March 2020 made this concrete. Global equities lost 34% in a few weeks at the maximum drawdown of the MSCI World. Residential real estate, protected by its illiquidity, showed no immediate correction — but transactions froze, making any sale impossible for several months. Gold gained 25% over the year, confirming its hedge role in shock regimes. Long-dated sovereign bonds first rose before stabilizing.
Product-based diversification protected only in appearance during that episode. What reduced net wealth volatility was the holding of assets whose reactions to the same shock structurally diverged — the only operational definition of diversification.
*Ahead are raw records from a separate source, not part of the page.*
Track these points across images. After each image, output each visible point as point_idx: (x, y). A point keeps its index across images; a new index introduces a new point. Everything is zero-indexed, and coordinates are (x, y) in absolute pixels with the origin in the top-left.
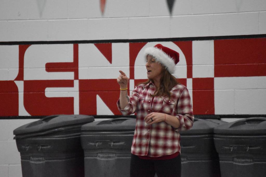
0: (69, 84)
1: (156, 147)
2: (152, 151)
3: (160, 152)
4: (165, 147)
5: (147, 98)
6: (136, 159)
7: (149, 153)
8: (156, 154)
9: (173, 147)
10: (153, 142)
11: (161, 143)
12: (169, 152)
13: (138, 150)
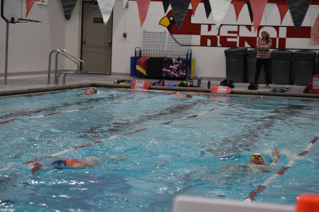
0: (236, 37)
1: (264, 56)
2: (263, 57)
3: (265, 57)
4: (267, 56)
5: (262, 43)
6: (258, 59)
7: (262, 58)
8: (264, 58)
9: (269, 56)
10: (263, 55)
11: (266, 55)
12: (268, 57)
13: (259, 57)
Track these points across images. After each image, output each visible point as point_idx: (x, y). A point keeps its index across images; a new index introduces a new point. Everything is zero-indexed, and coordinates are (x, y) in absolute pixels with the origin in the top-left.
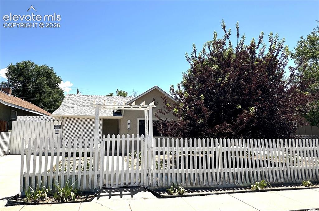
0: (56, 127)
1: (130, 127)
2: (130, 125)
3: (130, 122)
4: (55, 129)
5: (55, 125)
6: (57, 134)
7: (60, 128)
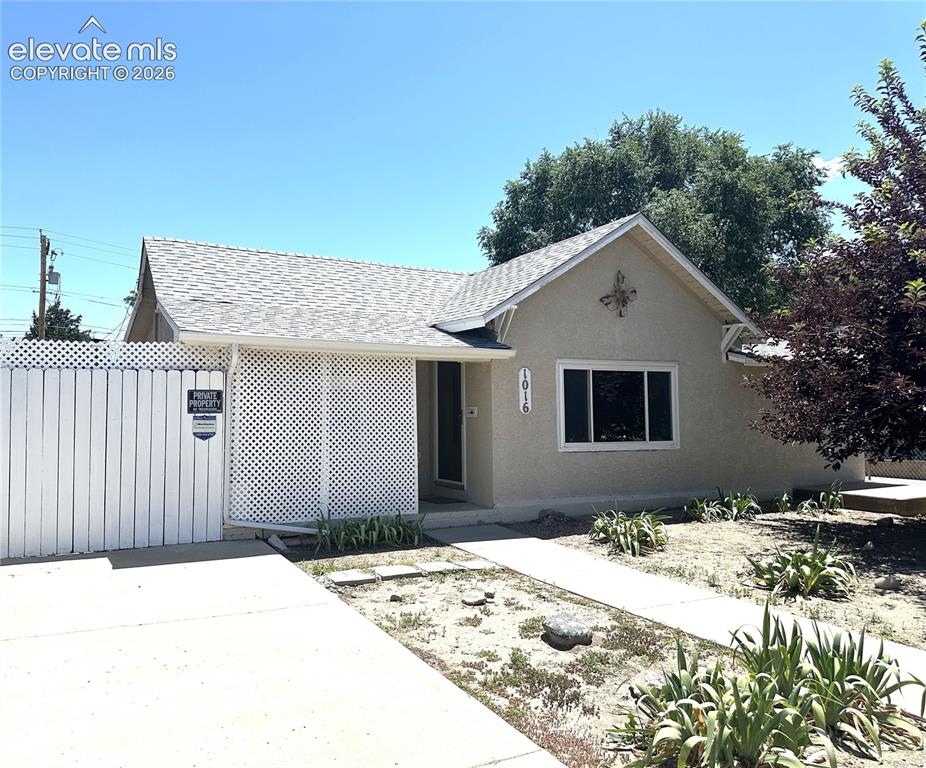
0: (195, 403)
1: (529, 401)
2: (529, 390)
3: (529, 379)
4: (191, 410)
5: (191, 394)
6: (205, 437)
7: (219, 408)
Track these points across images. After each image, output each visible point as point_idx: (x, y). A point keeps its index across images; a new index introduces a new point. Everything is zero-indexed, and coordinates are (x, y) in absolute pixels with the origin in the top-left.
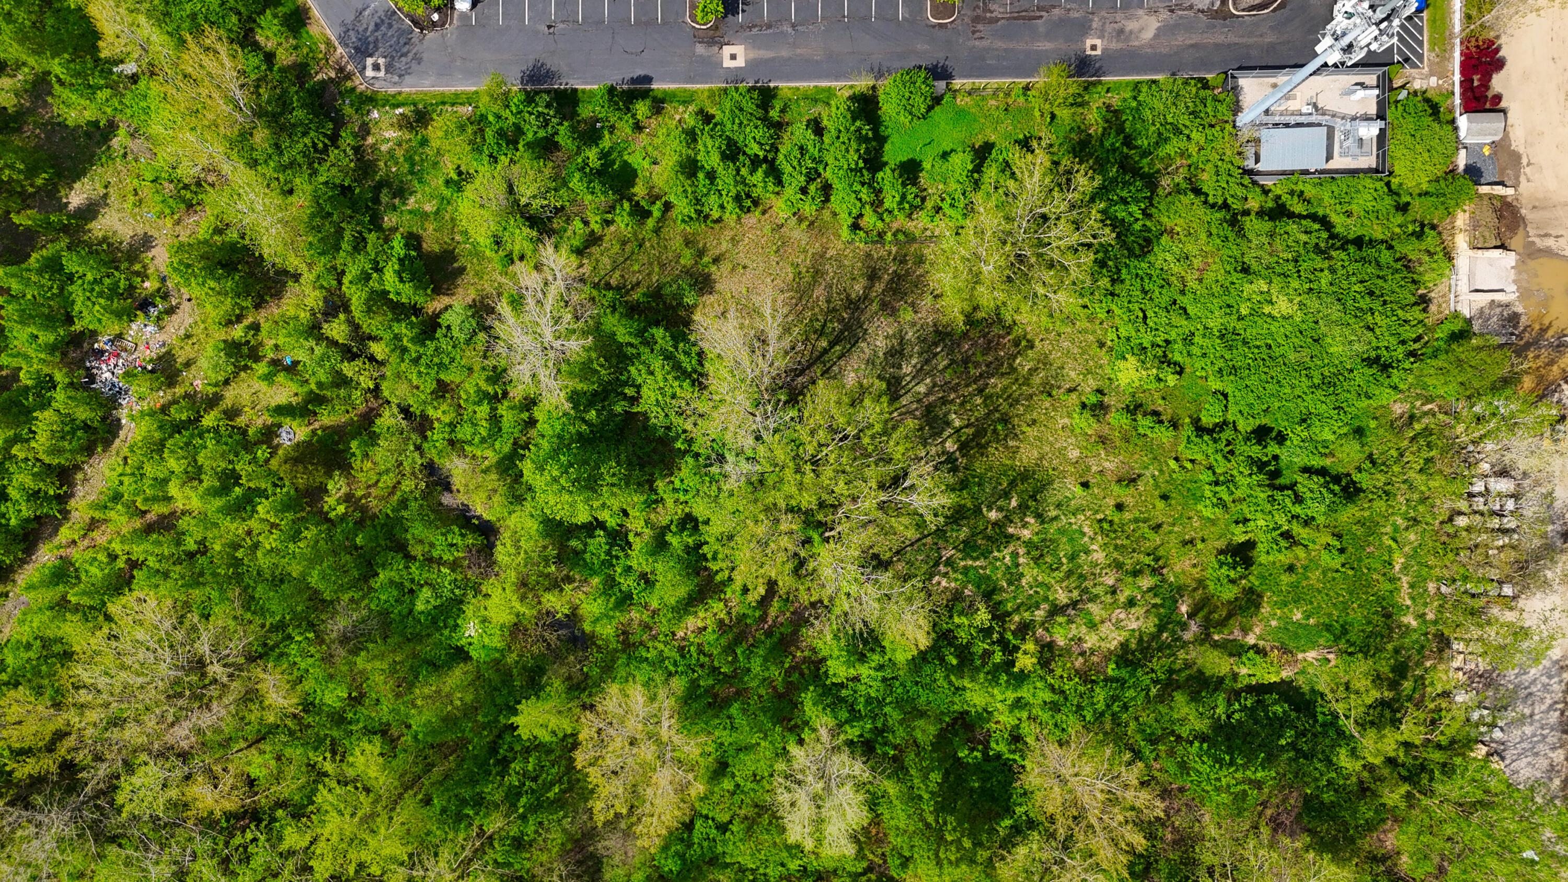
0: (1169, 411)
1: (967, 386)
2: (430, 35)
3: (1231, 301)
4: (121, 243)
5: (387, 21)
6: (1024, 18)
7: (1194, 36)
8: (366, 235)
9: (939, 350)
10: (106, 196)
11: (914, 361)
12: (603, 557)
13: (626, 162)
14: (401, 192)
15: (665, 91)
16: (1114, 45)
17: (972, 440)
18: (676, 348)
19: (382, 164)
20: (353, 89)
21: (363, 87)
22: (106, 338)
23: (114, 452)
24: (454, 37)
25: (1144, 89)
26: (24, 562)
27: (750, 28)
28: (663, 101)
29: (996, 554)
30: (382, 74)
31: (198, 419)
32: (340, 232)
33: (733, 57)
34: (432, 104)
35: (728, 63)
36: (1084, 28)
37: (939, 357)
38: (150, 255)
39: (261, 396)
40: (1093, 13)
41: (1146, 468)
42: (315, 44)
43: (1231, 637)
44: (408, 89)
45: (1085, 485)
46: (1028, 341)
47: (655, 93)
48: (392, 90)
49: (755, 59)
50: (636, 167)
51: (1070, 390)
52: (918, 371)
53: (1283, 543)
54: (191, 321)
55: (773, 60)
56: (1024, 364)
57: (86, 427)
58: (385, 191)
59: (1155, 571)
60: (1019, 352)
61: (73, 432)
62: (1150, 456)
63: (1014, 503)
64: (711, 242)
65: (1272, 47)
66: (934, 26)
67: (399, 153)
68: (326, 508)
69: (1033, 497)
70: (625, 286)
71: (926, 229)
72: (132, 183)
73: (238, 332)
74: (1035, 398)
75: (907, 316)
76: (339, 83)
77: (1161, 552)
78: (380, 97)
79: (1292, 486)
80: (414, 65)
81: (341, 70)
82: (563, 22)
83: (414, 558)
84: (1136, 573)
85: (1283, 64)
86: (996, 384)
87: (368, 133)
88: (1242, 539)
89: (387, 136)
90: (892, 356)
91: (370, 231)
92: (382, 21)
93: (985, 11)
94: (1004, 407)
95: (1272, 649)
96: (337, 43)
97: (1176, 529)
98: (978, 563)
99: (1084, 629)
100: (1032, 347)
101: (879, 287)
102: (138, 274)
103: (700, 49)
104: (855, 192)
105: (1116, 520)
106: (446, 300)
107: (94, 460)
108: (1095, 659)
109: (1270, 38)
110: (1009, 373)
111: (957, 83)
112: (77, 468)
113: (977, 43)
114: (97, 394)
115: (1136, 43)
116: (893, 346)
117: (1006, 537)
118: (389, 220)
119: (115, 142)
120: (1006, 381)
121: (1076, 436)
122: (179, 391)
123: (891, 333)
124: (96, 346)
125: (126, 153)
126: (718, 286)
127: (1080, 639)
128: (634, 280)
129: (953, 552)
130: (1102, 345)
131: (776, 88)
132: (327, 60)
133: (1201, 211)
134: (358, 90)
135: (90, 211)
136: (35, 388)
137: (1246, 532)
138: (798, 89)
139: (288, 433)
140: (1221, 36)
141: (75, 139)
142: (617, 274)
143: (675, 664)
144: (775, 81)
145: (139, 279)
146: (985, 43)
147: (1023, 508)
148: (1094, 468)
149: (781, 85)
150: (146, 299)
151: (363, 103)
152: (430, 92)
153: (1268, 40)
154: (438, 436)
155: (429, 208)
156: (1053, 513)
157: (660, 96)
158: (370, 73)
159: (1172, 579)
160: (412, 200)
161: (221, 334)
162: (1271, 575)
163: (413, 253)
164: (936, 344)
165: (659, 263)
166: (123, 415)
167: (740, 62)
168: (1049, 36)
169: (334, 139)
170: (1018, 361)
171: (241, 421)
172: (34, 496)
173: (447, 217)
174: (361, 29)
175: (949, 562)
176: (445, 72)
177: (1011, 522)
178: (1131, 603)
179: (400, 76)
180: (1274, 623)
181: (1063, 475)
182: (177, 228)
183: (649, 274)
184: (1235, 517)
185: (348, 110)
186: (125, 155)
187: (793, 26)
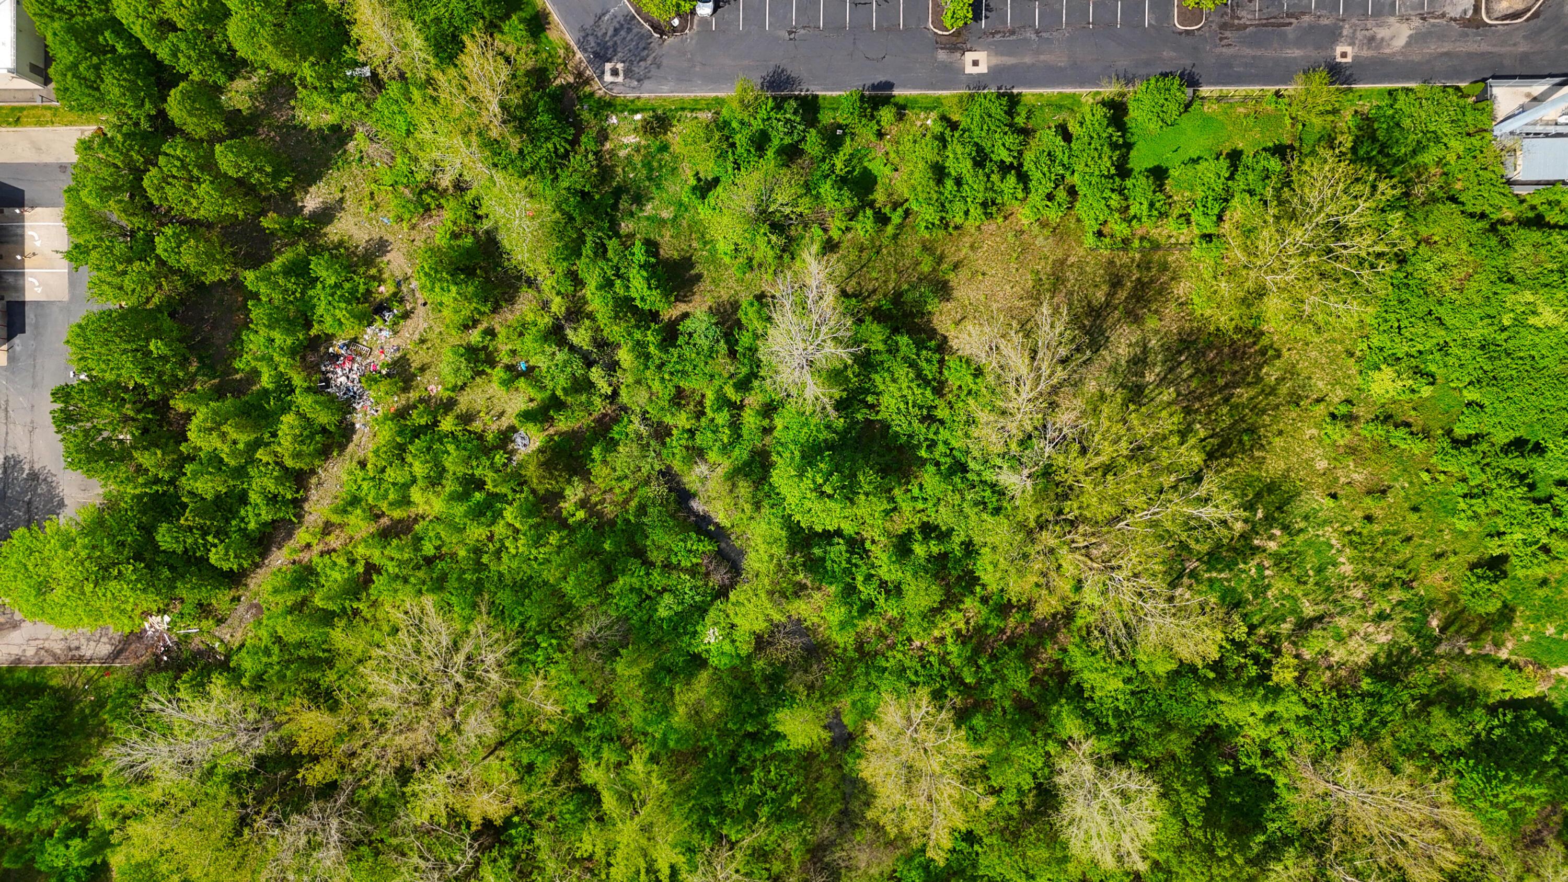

Diversifying means covering macroeconomic regimes that wealth is not exposed to — not stacking products that bear different names while reacting to the same signal.
The grid also interacts with the life cycle. Wealth concentrated on a real estate asset and salary income is doubly exposed to the credit cycle, a profile typical of younger balance sheets. More mature wealth, liquid and diversified by construction, absorbs regime shocks more easily. This is why the relevant exposure over the life-cycle horizon cannot be analyzed separately from the question of diversification — the two condition each other.
These dynamics sit within the broader scope of structuring trade-offs that determine how wealth responds to a change of economic regime.
- Product-based diversification can leave wealth concentrated on a single exposure to the credit cycle — the 2008 collapse was the documented case.
- Effective diversification is measured by coverage of the four macroeconomic regimes: growth, deflation, high inflation, stagflation.
- Correlation rises in periods of stress. Only structurally decorrelated exposures reduce the real risk of wealth.